In any case, as an undeclared candidate, DeSantis hasn’t yet made the case for why he should be the nominee and, for the most part, he hasn’t punched back at Trump. He’s at 20 to 35 percent in every poll, while all the other Republican contenders are at 5 percent or less. Yet you don’t see any stories claiming that Nikki Haley (3.9 percent average in polls) or Mike Pence (5.4 percent) or Vivek Ramaswamy (2.6 percent) are dead ducks.
If you tune out the media noise, DeSantis is still in an enviable position. According to Politico, he has a campaign war chest of $110 million, double what Trump has in the bank. The media barely covered Trump’s recent threat to boycott the GOP debates, but if he’s a no-show, that could hurt him. And while the frivolous Bragg indictment has helped him, the Georgia investigation into his alleged interference in the 2020 election vote count and the Justice Department investigation into his role on January 6 could uncover damaging information that will hurt his standing, particularly with independents.

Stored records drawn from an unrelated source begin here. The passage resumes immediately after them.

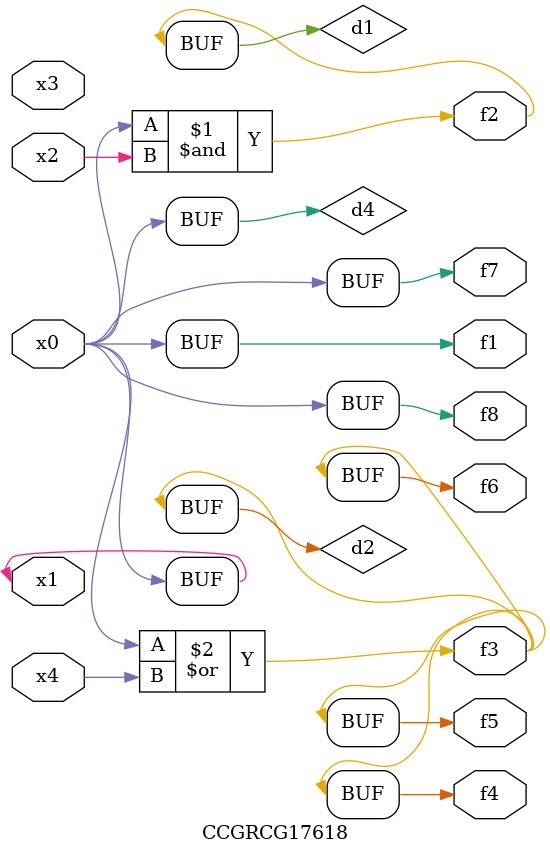
<source format=v>
module CCGRCG17618(
	input x0, x1, x2, x3, x4,
	output f1, f2, f3, f4, f5, f6, f7, f8
);

	wire d1, d2, d3, d4;

	and (d1, x0, x2);
	or (d2, x0, x4);
	nand (d3, x0, x2);
	buf (d4, x0, x1);
	assign f1 = d4;
	assign f2 = d1;
	assign f3 = d2;
	assign f4 = d2;
	assign f5 = d2;
	assign f6 = d2;
	assign f7 = d4;
	assign f8 = d4;
endmodule

</source>
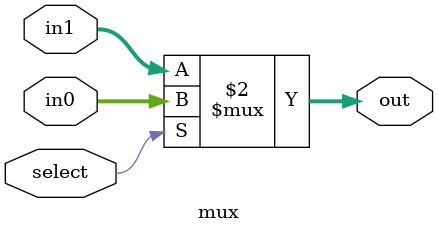
<source format=v>
`timescale 1ns / 1ps

module mux #(parameter WIDTH = 8)(
	input wire [WIDTH - 1 : 0] in0, in1,
	input wire select,
	output wire [WIDTH - 1 : 0] out
	);

	assign out = (select == 1) ? in0 : in1;

endmodule
</source>
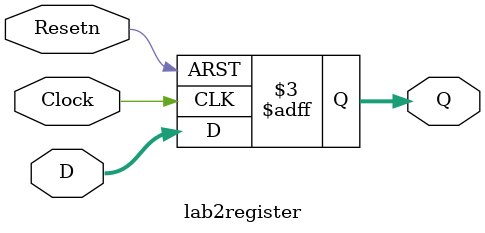
<source format=v>
module lab2register(D,Clock,Resetn,Q);
	input [2:0]D;
	input Clock,Resetn;
	output reg [2:0]Q;
	
	always@(posedge Clock, negedge Resetn)
		if(Resetn == 0)
			Q<= 3'b00;
		else
			Q<=D;
endmodule

</source>
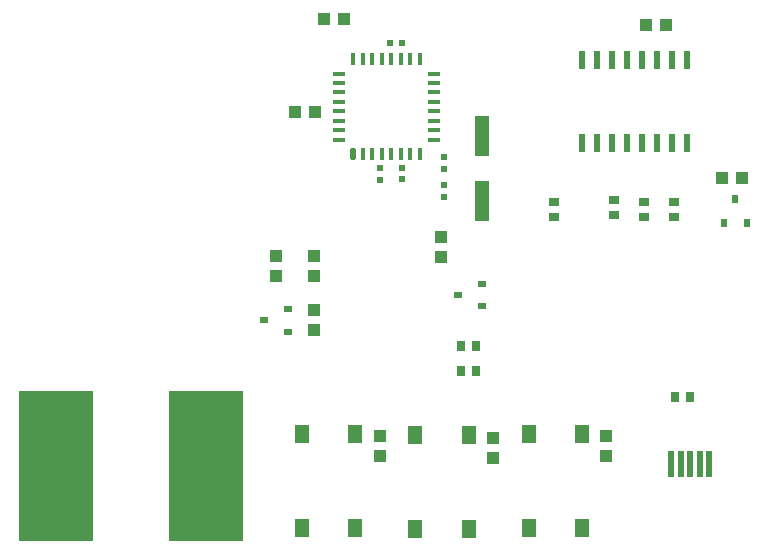
<source format=gtp>
%FSLAX25Y25*%
%MOIN*%
G70*
G01*
G75*
G04 Layer_Color=8421504*
%ADD10R,0.04724X0.13780*%
G04:AMPARAMS|DCode=11|XSize=17.72mil|YSize=39.37mil|CornerRadius=4.43mil|HoleSize=0mil|Usage=FLASHONLY|Rotation=180.000|XOffset=0mil|YOffset=0mil|HoleType=Round|Shape=RoundedRectangle|*
%AMROUNDEDRECTD11*
21,1,0.01772,0.03051,0,0,180.0*
21,1,0.00886,0.03937,0,0,180.0*
1,1,0.00886,-0.00443,0.01526*
1,1,0.00886,0.00443,0.01526*
1,1,0.00886,0.00443,-0.01526*
1,1,0.00886,-0.00443,-0.01526*
%
%ADD11ROUNDEDRECTD11*%
%ADD12R,0.01772X0.03937*%
%ADD13R,0.03937X0.01772*%
%ADD14R,0.01969X0.09055*%
%ADD15R,0.05118X0.06102*%
%ADD16R,0.02756X0.02362*%
%ADD17R,0.02165X0.05906*%
%ADD18R,0.02362X0.02756*%
%ADD19R,0.03937X0.04331*%
%ADD20R,0.02362X0.01969*%
%ADD21R,0.02756X0.03543*%
%ADD22R,0.04331X0.03937*%
%ADD23R,0.03543X0.02756*%
%ADD24R,0.01969X0.02362*%
%ADD25R,0.25000X0.50000*%
%ADD26C,0.01000*%
%ADD27C,0.10000*%
%ADD28R,0.07874X0.09843*%
%ADD29C,0.07400*%
%ADD30C,0.05512*%
%ADD31R,0.05500X0.05500*%
%ADD32C,0.06000*%
%ADD33R,0.05118X0.05118*%
%ADD34R,0.05906X0.05906*%
%ADD35C,0.03500*%
%ADD36C,0.19500*%
%ADD37C,0.03543*%
%ADD38C,0.03000*%
%ADD39C,0.00500*%
D10*
X156500Y116173D02*
D03*
Y137827D02*
D03*
D11*
X113691Y131869D02*
D03*
D12*
X116841D02*
D03*
X119991D02*
D03*
X123140D02*
D03*
X126290D02*
D03*
X129439D02*
D03*
X132589D02*
D03*
X135739D02*
D03*
Y163561D02*
D03*
X132589D02*
D03*
X129439D02*
D03*
X126290D02*
D03*
X123140D02*
D03*
X119991D02*
D03*
X116841D02*
D03*
X113691D02*
D03*
D13*
X140561Y136691D02*
D03*
Y139841D02*
D03*
Y142991D02*
D03*
Y146140D02*
D03*
Y149290D02*
D03*
Y152439D02*
D03*
Y155589D02*
D03*
Y158739D02*
D03*
X108869D02*
D03*
Y155589D02*
D03*
Y152439D02*
D03*
Y149290D02*
D03*
Y146140D02*
D03*
Y142991D02*
D03*
Y139841D02*
D03*
Y136691D02*
D03*
D14*
X232299Y28472D02*
D03*
X229150D02*
D03*
X226000D02*
D03*
X222850D02*
D03*
X219701D02*
D03*
D15*
X172123Y38650D02*
D03*
Y7350D02*
D03*
X189840D02*
D03*
Y38650D02*
D03*
X96642D02*
D03*
Y7350D02*
D03*
X114358D02*
D03*
Y38650D02*
D03*
X134382Y38150D02*
D03*
Y6850D02*
D03*
X152099D02*
D03*
Y38150D02*
D03*
D16*
X156437Y81260D02*
D03*
Y88740D02*
D03*
X148563Y85000D02*
D03*
X91937Y72760D02*
D03*
Y80240D02*
D03*
X84063Y76500D02*
D03*
D17*
X225000Y135721D02*
D03*
X220000D02*
D03*
X215000D02*
D03*
X210000D02*
D03*
X205000D02*
D03*
X200000D02*
D03*
X195000D02*
D03*
X190000D02*
D03*
Y163279D02*
D03*
X195000D02*
D03*
X200000D02*
D03*
X205000D02*
D03*
X210000D02*
D03*
X215000D02*
D03*
X220000D02*
D03*
X225000D02*
D03*
D18*
X237260Y109063D02*
D03*
X244740D02*
D03*
X241000Y116937D02*
D03*
D19*
X100500Y97847D02*
D03*
Y91154D02*
D03*
X88000Y97847D02*
D03*
Y91154D02*
D03*
X143000Y97654D02*
D03*
Y104347D02*
D03*
X198000Y37854D02*
D03*
Y31161D02*
D03*
X122518Y37854D02*
D03*
Y31161D02*
D03*
X160259Y37354D02*
D03*
Y30661D02*
D03*
X100500Y73154D02*
D03*
Y79847D02*
D03*
D20*
X122600Y123331D02*
D03*
Y127269D02*
D03*
X129900Y123432D02*
D03*
Y127368D02*
D03*
X144000Y121468D02*
D03*
Y117532D02*
D03*
Y127032D02*
D03*
Y130968D02*
D03*
D21*
X154559Y68000D02*
D03*
X149441D02*
D03*
X154559Y59500D02*
D03*
X149441D02*
D03*
X220741Y50800D02*
D03*
X225859D02*
D03*
D22*
X94153Y146000D02*
D03*
X100847D02*
D03*
X211154Y175000D02*
D03*
X217846D02*
D03*
X236653Y124000D02*
D03*
X243347D02*
D03*
X110447Y177000D02*
D03*
X103753D02*
D03*
D23*
X210500Y110941D02*
D03*
Y116059D02*
D03*
X220500Y110941D02*
D03*
Y116059D02*
D03*
X200500Y111441D02*
D03*
Y116559D02*
D03*
X180500Y110941D02*
D03*
Y116059D02*
D03*
D24*
X126031Y168900D02*
D03*
X129969D02*
D03*
D25*
X14500Y28000D02*
D03*
X64500D02*
D03*
M02*

</source>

A substantial portion of the Republican base is still stuck on Trump, the left wants him to get the nomination, and the media understands that he produces clicks and ratings. So the awkward left-right Coalition of the Willing is portraying Trump as an invincible candidate now. But I see many parallels between Trump and Hillary Clinton. Clinton had similarly high unfavorable ratings when she launched presidential campaigns in 2008 and 2016. In 2008, she had the same huge early lead over Obama and other Democrats that Trump now enjoys. But the more voters heard from her, the less they liked her. Then, in 2016, Democrats made a massive blunder in handing her the nomination, despite her poor favorability ratings, because it was “her turn.”
Trump is now essentially running on Hillary’s “it’s my turn” platform. In every interview, he rails against DeSantis for disloyalty. He’s up in the polls but rarely cracks 50 percent. A recent AP-NORC poll indicated that 44 percent of Republicans and 70 percent of Americans don’t want him to run for president. Since Trump’s 2016 triumph, the Republican Party has lost 41 seats in the 2018 midterms, both seats in the Georgia runoff, and the White House in 2020, while performing poorly in the 2022 midterms. Republican voters need to decide if they want to walk into the trap the left is setting for them by staying loyal to this man.